The single data point conveyed in the photo sharing—you don’t get an image from the same person you sent one to, but rather a third party—is location. “We will tell the recipient of your Image your geographical position by GPS,” the terms state, “but only down to the level of country and city or town.”
This turns out to be an enormously fun aspect of the software. I quickly opened the intuitive camera element, which constricts your view to a circle, and snapped a shot through my open window. A little prosaic, perhaps, but I uploaded it, eager to get another Rando from elsewhere on the globe for my efforts.

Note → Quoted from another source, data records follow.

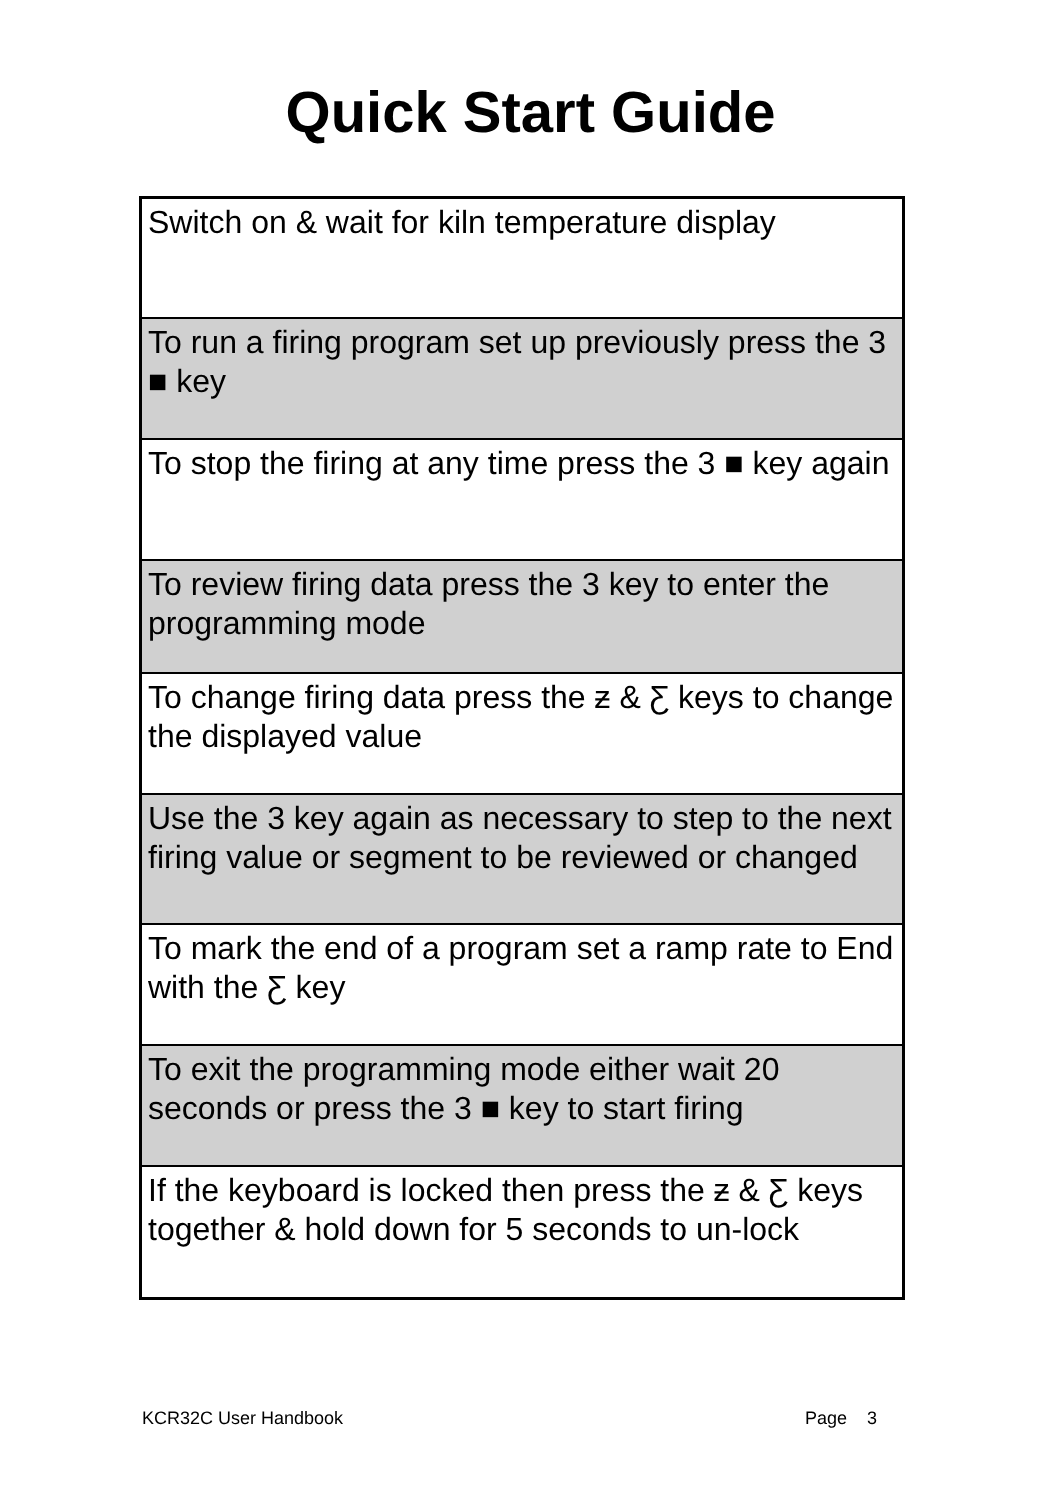Quick Start Guide
| Switch on & wait for kiln temperature display |
| To run a firing program set up previously press the 3 ■ key |
| To stop the firing at any time press the 3 ■ key again |
| To review firing data press the 3 key to enter the programming mode |
| To change firing data press the ƶ & Ƹ keys to change the displayed value |
| Use the 3 key again as necessary to step to the next firing value or segment to be reviewed or changed |
| To mark the end of a program set a ramp rate to End with the Ƹ key |
| To exit the programming mode either wait 20 seconds or press the 3 ■ key to start firing |
| If the keyboard is locked then press the ƶ & Ƹ keys together & hold down for 5 seconds to un-lock |
KCR32C User Handbook Page 3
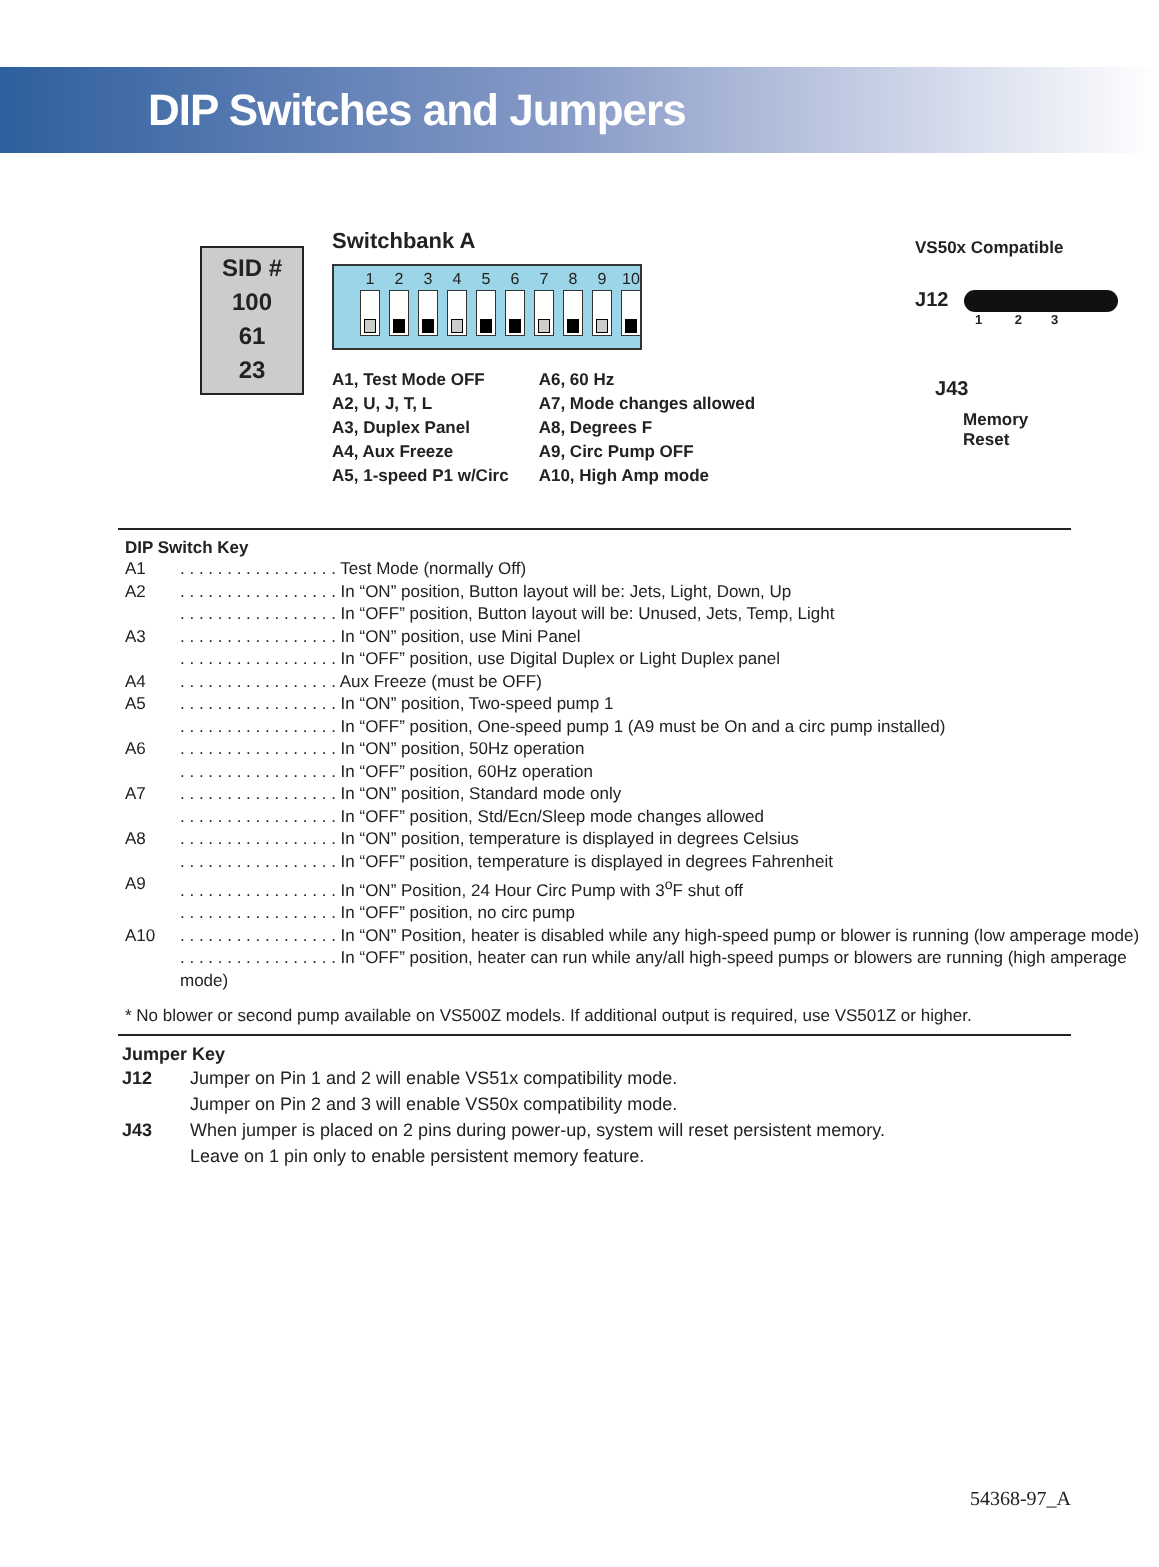DIP Switches and Jumpers
SID #
100
61
23
Switchbank A
1 2 3 4 5 6 7 8 9 10
A1, Test Mode OFF
A2, U, J, T, L
A3, Duplex Panel
A4, Aux Freeze
A5, 1-speed P1 w/Circ
A6, 60 Hz
A7, Mode changes allowed
A8, Degrees F
A9, Circ Pump OFF
A10, High Amp mode
VS50x Compatible
J12
1 2 3
J43
Memory
Reset
DIP Switch Key
| A1 | . . . . . . . . . . . . . . . . . Test Mode (normally Off) |
| A2 | . . . . . . . . . . . . . . . . . In “ON” position, Button layout will be: Jets, Light, Down, Up |
| | . . . . . . . . . . . . . . . . . In “OFF” position, Button layout will be: Unused, Jets, Temp, Light |
| A3 | . . . . . . . . . . . . . . . . . In “ON” position, use Mini Panel |
| | . . . . . . . . . . . . . . . . . In “OFF” position, use Digital Duplex or Light Duplex panel |
| A4 | . . . . . . . . . . . . . . . . . Aux Freeze (must be OFF) |
| A5 | . . . . . . . . . . . . . . . . . In “ON” position, Two-speed pump 1 |
| | . . . . . . . . . . . . . . . . . In “OFF” position, One-speed pump 1 (A9 must be On and a circ pump installed) |
| A6 | . . . . . . . . . . . . . . . . . In “ON” position, 50Hz operation |
| | . . . . . . . . . . . . . . . . . In “OFF” position, 60Hz operation |
| A7 | . . . . . . . . . . . . . . . . . In “ON” position, Standard mode only |
| | . . . . . . . . . . . . . . . . . In “OFF” position, Std/Ecn/Sleep mode changes allowed |
| A8 | . . . . . . . . . . . . . . . . . In “ON” position, temperature is displayed in degrees Celsius |
| | . . . . . . . . . . . . . . . . . In “OFF” position, temperature is displayed in degrees Fahrenheit |
| A9 | . . . . . . . . . . . . . . . . . In “ON” Position, 24 Hour Circ Pump with 3<sup>o</sup>F shut off |
| | . . . . . . . . . . . . . . . . . In “OFF” position, no circ pump |
| A10 | . . . . . . . . . . . . . . . . . In “ON” Position, heater is disabled while any high-speed pump or blower is running (low amperage mode) |
| | . . . . . . . . . . . . . . . . . In “OFF” position, heater can run while any/all high-speed pumps or blowers are running (high amperage mode) |
* No blower or second pump available on VS500Z models. If additional output is required, use VS501Z or higher.
Jumper Key
| J12 | Jumper on Pin 1 and 2 will enable VS51x compatibility mode. Jumper on Pin 2 and 3 will enable VS50x compatibility mode. |
| J43 | When jumper is placed on 2 pins during power-up, system will reset persistent memory. Leave on 1 pin only to enable persistent memory feature. |
54368-97_A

Soon enough, I got a surprising result: a photo of what looked like some handmade dolls in festive, possibly Mexican apparel. The lack of any caption or explanatory text made the image a charming puzzle—though I was a bit disappointed that it came from New York, N.Y., where I live myself. On the one hand, it’s cool to know that I could pass this user on the sidewalk without either of us knowing it, but I wanted an exotic dispatch.
I had more luck the second time around with a photo of Monster, one of my dogs. A push notification alerted me that she was delivered to someone in Moscow, Russia. That was pretty sweet, and I felt confident my Russian non-friend would find Monster as adorable as I do.
Not long after, another image reached me, sent from a German town on the southern border of the country, as the GPS showed. The picture itself showed an older, presumably German woman on the phone in a room with religious decorations. I got the sense it was the user’s mother, or grandmother.
Again, the mystery had me wanting to up my game, so for the next move, I sent out a close-up detail of an Edward Hopper painting that hangs in my hall. Maybe whoever received it would be able to deduce the context. For my efforts I got a photo of a wristwatch on an hirsute arm, from just outside Mumbai, India.
Rando has the capacity to remind you of the oneness of the planet and all you share in common with other people—without ever having to meet them. It’s subtly addictive, and I expect to use it a lot more.